Mutual Respect Breaks Down Barriers At Unplugged Forum
I was one of the many teenagers who showed up Oct. 11 at the Lewis and Clark cafeteria to talk with local leaders and concerned parents about the many problems facing teens today.
As I walked into the cafeteria with two of my friends, I stared into faces that so much mirrored my own emotions: anxiety and frustration.
The forum, call S-TV Unplugged, was sponsored by the Chase Youth Commission and Our Generation. The opening remarks by Spokesman-Review cartoonist Milt Priggee encouraged us to share our beliefs and opinions with adults. He pointed out, also, that people have two ears and one mouth, so people would be better off if they listened twice as much as they talked.
With that in mind, we broke up into groups to discuss education, diversity, entertainment, crime and family life. After lively discussions, the five groups shared the problems and solutions they each came up with.
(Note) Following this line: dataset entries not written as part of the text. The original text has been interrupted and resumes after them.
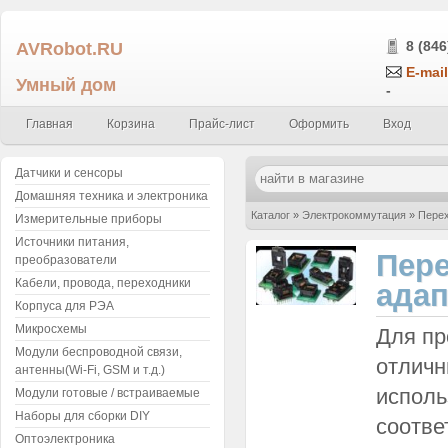
AVRobot.RU
8 (846
E-mail
Умный дом
-
Главная
Корзина
Прайс-лист
Оформить
Вход
Датчики и сенсоры
Домашняя техника и электроника
Каталог
»
Электрокоммутация
»
Перех
Измерительные приборы
Источники питания,
Пере
преобразователи
Кабели, провода, переходники
ада
Корпуса для РЭА
Микросхемы
Для пр
Модули беспроводной связи,
отличн
антенны(Wi-Fi, GSM и т.д.)
исполь
Модули готовые / встраиваемые
Наборы для сборки DIY
соотве
Оптоэлектроника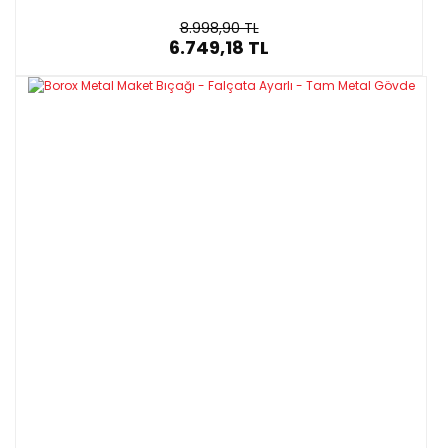
8.998,90 TL
6.749,18 TL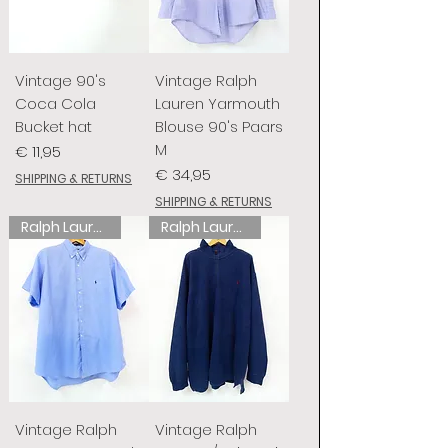
Vintage 90's
Vintage Ralph
Coca Cola
Lauren Yarmouth
Bucket hat
Blouse 90's Paars
M
Prijs
€ 11,95
Prijs
€ 34,95
SHIPPING & RETURNS
SHIPPING & RETURNS
Ralph Lauren
Ralph Lauren
Vintage Ralph
Vintage Ralph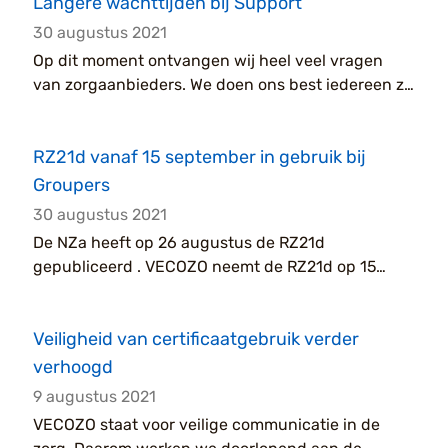
Langere wachttijden bij Support
30 augustus 2021
Op dit moment ontvangen wij heel veel vragen
van zorgaanbieders. We doen ons best iedereen zo
snel mogelijk te helpen. Helaas zijn onze
wachttijden langer da...
RZ21d vanaf 15 september in gebruik bij
Groupers
30 augustus 2021
De NZa heeft op 26 augustus de RZ21d
gepubliceerd . VECOZO neemt de RZ21d op 15
september in gebruik bij de Groupers. Tot die tijd is
de RZ21c actief....
Veiligheid van certificaatgebruik verder
verhoogd
9 augustus 2021
VECOZO staat voor veilige communicatie in de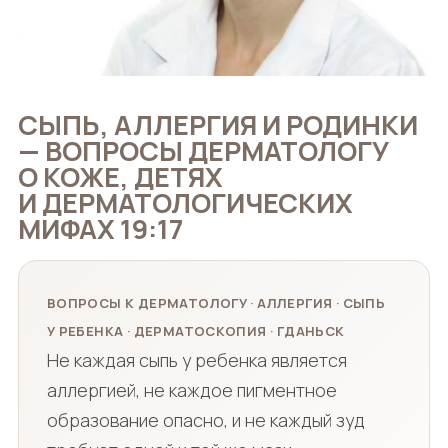
СЫПЬ, АЛЛЕРГИЯ И РОДИНКИ
— ВОПРОСЫ ДЕРМАТОЛОГУ
О КОЖЕ, ДЕТЯХ
И ДЕРМАТОЛОГИЧЕСКИХ
МИФАХ 19:17
ВОПРОСЫ К ДЕРМАТОЛОГУ · АЛЛЕРГИЯ · СЫПЬ
У РЕБЕНКА · ДЕРМАТОСКОПИЯ · ГДАНЬСК
Не каждая сыпь у ребенка является
аллергией, не каждое пигментное
образование опасно, и не каждый зуд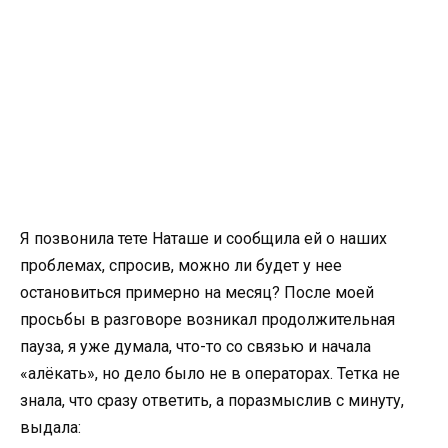
Я позвонила тете Наташе и сообщила ей о наших
проблемах, спросив, можно ли будет у нее
остановиться примерно на месяц? После моей
просьбы в разговоре возникал продолжительная
пауза, я уже думала, что-то со связью и начала
«алёкать», но дело было не в операторах. Тетка не
знала, что сразу ответить, а поразмыслив с минуту,
выдала: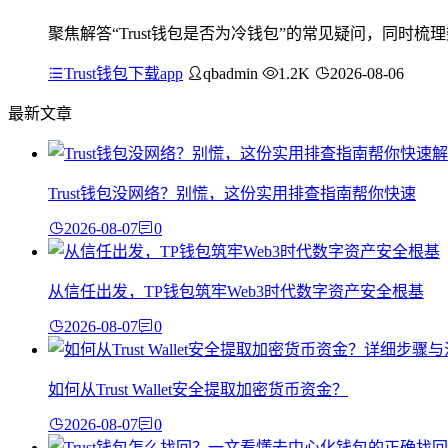
聚焦解答“Trust钱包是否为冷钱包”的常见疑问，同时梳
Trust钱包下载app
qbadmin
1.2K
2026-08-06
最新文章
Trust钱包没网络？别慌，这份实用排查指南帮你快速
2026-08-07
0
从信任出发，TP钱包筑牢Web3时代数字资产安全根基
2026-08-07
0
如何从Trust Wallet安全提取加密货币资金？
2026-08-07
0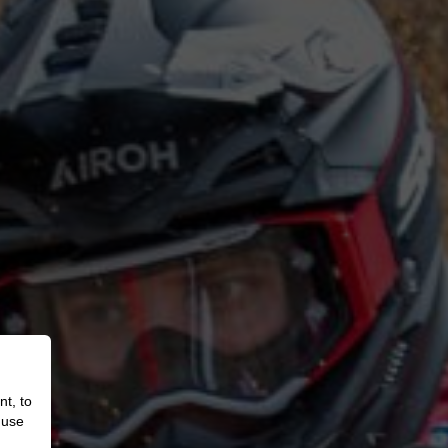
nt, to
 use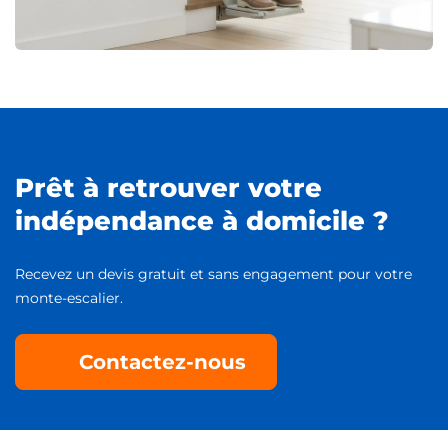
Prêt à retrouver votre
indépendance à domicile ?
Recevez un devis gratuit et sans engagement pour votre
monte-escalier.
Contactez-nous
Teenagers are searching for acceptance and attention. They feel no one understands them. A basic problem is that kids feel rejected by their parents, because many parents are too busy to really listen to their children. Many of the teens thought that parents don’t set boundaries or provide a moral background for their kids.
Communication was a hot topic. The group agreed kids should communicate with their parents and the parents should take the time to listen. My mom once told me if I ever needed to talk, just ask. She said no one in my life would love me as much as my mom and dad. When parents and kids have respect for one another, they will break the barrier of silence.
Education was also a hot topic among the teens. Some people felt much of school was a waste of time and that school officials need to take a look at the 200-year-old system and revamp it. Then someone said they wish they had the option to take more diverse classes and languages, and this comment got loud applause.
People said schools should be more specialized; no one wants to spend a lot of time doing something they hate. A large majority agreed they wish teachers would apply what they’re learning to the real world. Many kids are not able to take the classes they want, but are required to take classes (like P.E.) that are “wasting time that would be better spent taking classes we really need.”
A group complaint was that there are no clubs in the Spokane area where kids can participate in open-minded activities. A suggestion was made that entertainment should be less expensive because teens are usually short on cash.
By giving us something to do, one teen said, the community will get something back in return: less crime and fewer kids on the street.
Kids say there is not enough security in the schools; they feel afraid.
Another point: Only a minority of kids are committing crimes, but all kids take the blame.
A comment was made that kids should take advantage of their own situations, like trying to solve problems without violence. After someone said teachers don’t respect us, a suggestion was made that in order to get respect, you have to give respect.
Finally, everyone agreed that teens need to be listened to and taken seriously.
When I walked in the door, I didn’t know what to expect. By the time I left, I had made several new friends. I felt better about myself and I realized I am not the only one who feels teens are not understood or respected. We all have potential to become great people. All we need is for adults to recognize our personal strengths and weaknesses.
I just have one more question: When is the next get-together?